# You know something?



## Piratecat (Sep 19, 2004)

Damn, I love Talk Like A Pirate Day.


----------



## Turanil (Sep 19, 2004)

What's happening?!?!   

I don't understand a single word of all this mess. Has Enworld server been relocated to Port Royal?


----------



## doghead (Sep 19, 2004)

Er ... whatever floats your pirate ship I suppose.

Shiver me tim ... hmm. Its not really me. Talk like a pirate *day* you said. 

I'll catch you all later I suppose.

the head of the dog.


----------



## aurance (Sep 19, 2004)

I've had a bad experience with pirates in the past...

This day always brings back painful memories.

Oh well, a single tear and several glasses of whiskey will do the trick.


----------



## Berandor (Sep 19, 2004)

Turanil said:
			
		

> What's happening?!?!
> 
> I don't understand a single word of all this mess. Has Enworld server been relocated to Port Royal?
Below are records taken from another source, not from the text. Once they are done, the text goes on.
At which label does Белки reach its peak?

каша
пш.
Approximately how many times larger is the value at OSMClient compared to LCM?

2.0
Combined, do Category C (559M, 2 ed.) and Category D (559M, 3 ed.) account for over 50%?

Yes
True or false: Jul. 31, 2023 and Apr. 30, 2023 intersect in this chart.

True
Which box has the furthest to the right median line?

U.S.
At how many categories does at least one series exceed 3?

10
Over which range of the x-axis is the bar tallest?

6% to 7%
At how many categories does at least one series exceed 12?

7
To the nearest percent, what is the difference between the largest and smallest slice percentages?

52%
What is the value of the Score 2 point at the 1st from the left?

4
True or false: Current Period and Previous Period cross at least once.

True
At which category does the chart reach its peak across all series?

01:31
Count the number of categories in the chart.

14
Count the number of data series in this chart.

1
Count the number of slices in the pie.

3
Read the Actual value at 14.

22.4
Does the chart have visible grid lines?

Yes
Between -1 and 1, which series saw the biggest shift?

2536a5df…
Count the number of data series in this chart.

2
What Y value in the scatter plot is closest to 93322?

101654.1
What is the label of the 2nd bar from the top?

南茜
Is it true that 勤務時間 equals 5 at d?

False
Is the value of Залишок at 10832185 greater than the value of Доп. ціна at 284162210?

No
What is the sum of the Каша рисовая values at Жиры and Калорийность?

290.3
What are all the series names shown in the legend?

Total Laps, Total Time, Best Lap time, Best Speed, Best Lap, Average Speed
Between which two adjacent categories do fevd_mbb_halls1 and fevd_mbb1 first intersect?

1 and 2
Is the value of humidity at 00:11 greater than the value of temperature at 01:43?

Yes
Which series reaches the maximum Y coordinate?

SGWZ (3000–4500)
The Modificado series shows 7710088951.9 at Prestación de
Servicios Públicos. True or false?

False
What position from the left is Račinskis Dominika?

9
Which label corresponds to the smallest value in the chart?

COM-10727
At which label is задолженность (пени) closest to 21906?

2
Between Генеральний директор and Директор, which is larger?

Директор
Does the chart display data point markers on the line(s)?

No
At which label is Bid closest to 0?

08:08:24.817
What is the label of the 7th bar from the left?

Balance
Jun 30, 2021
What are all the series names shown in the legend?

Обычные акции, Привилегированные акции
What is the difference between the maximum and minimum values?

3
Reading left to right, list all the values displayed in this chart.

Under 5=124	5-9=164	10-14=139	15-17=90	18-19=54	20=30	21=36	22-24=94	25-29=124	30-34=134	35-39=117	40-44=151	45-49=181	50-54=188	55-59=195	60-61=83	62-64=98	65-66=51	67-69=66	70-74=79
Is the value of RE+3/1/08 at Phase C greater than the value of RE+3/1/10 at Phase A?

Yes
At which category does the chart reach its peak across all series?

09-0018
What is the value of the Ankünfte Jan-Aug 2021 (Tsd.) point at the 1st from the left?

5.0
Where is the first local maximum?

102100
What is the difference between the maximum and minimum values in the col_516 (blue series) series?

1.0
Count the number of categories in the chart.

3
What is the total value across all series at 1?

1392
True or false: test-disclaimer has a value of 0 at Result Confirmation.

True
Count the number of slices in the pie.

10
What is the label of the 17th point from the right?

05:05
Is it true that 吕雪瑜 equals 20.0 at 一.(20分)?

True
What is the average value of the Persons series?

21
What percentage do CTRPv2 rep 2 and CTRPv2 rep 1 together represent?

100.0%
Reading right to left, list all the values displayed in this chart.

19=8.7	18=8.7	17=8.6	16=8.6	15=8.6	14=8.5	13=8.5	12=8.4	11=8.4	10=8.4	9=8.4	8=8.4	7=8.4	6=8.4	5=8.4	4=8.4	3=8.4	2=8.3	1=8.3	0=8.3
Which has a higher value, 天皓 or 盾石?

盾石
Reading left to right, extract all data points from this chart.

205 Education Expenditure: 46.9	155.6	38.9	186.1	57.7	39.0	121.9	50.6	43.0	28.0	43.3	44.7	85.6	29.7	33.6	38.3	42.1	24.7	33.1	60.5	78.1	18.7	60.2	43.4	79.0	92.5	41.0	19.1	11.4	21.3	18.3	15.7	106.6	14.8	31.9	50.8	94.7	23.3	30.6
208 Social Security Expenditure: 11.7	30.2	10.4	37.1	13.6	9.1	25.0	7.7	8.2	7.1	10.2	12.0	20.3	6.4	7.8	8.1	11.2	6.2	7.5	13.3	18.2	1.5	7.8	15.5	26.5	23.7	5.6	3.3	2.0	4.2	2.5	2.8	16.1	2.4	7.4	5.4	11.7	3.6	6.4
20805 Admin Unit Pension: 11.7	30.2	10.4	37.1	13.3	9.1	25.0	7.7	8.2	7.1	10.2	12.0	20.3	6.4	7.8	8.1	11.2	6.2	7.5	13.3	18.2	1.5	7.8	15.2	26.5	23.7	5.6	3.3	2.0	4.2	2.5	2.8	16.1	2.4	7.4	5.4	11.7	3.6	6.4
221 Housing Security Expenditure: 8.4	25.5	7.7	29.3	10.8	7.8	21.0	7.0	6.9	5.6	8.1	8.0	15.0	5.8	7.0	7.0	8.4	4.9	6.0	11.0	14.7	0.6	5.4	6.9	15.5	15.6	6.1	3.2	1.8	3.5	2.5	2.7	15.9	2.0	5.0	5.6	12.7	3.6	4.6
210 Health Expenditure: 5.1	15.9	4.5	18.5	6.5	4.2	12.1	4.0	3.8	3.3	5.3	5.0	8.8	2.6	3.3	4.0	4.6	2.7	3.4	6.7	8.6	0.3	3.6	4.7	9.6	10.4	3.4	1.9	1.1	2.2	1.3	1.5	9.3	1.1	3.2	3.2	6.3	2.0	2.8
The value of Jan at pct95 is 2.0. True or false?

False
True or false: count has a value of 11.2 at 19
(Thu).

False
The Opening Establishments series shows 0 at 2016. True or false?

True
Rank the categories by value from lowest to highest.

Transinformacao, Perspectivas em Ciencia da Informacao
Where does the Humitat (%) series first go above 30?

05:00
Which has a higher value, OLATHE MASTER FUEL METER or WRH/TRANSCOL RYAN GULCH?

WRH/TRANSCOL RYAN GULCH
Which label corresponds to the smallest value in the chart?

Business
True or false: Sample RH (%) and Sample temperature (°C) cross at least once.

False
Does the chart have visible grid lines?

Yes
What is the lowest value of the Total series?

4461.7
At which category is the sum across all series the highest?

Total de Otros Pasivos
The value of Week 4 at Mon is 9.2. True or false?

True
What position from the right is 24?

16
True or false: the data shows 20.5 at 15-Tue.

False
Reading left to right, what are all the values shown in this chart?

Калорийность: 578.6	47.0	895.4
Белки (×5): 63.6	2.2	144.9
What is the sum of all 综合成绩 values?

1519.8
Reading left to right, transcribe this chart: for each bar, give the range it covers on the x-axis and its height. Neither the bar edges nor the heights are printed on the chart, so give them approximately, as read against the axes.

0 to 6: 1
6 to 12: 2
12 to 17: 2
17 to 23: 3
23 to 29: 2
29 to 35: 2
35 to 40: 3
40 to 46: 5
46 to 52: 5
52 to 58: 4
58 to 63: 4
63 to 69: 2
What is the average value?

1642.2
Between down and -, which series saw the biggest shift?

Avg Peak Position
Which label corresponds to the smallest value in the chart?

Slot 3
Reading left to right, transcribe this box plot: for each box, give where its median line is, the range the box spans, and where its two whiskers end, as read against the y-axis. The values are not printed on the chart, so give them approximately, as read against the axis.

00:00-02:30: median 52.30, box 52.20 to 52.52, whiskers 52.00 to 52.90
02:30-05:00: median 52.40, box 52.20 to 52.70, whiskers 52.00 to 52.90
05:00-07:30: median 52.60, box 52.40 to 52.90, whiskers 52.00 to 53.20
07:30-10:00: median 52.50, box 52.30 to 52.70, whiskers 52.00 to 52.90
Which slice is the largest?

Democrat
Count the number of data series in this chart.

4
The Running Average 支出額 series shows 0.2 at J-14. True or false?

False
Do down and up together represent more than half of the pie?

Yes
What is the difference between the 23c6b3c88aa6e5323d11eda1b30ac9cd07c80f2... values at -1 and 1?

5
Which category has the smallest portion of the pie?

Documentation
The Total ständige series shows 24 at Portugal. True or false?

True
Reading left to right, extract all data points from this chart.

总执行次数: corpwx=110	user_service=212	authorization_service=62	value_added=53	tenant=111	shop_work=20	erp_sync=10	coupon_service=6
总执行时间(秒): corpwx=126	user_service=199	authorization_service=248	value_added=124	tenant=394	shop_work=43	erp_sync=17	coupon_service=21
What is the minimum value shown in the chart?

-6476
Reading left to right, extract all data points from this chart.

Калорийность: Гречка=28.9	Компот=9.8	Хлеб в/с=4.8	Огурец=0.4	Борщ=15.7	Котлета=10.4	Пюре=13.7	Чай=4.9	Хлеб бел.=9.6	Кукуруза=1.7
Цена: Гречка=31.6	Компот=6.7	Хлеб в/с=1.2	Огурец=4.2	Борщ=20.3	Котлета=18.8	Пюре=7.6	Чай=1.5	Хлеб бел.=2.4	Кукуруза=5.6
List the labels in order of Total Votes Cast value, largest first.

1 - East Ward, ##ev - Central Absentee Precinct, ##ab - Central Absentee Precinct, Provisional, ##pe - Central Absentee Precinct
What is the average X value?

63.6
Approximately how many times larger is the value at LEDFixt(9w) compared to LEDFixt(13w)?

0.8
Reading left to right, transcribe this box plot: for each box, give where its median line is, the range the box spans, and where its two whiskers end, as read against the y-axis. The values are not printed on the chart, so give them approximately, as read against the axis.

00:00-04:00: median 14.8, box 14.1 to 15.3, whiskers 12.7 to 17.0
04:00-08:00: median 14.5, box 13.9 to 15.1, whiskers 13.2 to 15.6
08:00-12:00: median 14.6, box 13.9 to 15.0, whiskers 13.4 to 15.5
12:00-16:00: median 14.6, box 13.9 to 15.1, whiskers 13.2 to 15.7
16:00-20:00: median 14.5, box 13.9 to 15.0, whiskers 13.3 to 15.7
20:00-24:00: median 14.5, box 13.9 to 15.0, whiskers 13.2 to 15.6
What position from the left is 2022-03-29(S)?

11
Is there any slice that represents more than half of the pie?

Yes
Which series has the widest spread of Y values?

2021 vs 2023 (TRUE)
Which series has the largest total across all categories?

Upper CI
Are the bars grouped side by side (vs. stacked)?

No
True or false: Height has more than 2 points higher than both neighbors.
 The server's bin taken fer a prize? Now that explains a lot!


----------



## EricNoah (Sep 19, 2004)

Pirates are murdering thieves. 


Oh yes, I went there.  *snap, snap*


----------



## Berandor (Sep 19, 2004)

EricNoah said:
			
		

> Pirates are murdering thieves.
> 
> 
> Oh yes, I went there.  *snap, snap*



 Well, I s'ppose them thieves had it comin'.


----------



## Piratecat (Sep 19, 2004)

Murdering thieves, says ye? Patriots and businessmen, say I, devil a doubt, sa ha! 

Luckily, the pirates only hang out for a day before sailing back home. Being silly for a day is a small price to pay.


----------



## Olgar Shiverstone (Sep 19, 2004)

Shiver me timbers, if it ain'tn't the Piratekitty, in style for a day.

Up, me hearties, yo ho!


----------



## hong (Sep 19, 2004)

Bah, see sig.


----------



## Ankh-Morpork Guard (Sep 19, 2004)

Aye, tis a beautiful day to fly me flag!


----------



## Piratecat (Sep 19, 2004)

Darr! Pirate Hong's ass - with a sextant!

Har har. Funny, 'tis that, b' the powers.


----------



## kirinke (Sep 19, 2004)

Lol. 
*snaps on her eye-patch and carotty cutlass. Let's raid Nothingland!


----------



## Ferret (Sep 19, 2004)

I' 'ed be o' nay use me laddie! They already be more corrupt then black sall' and 'er feevin' 'ladies back o' tortuga.


----------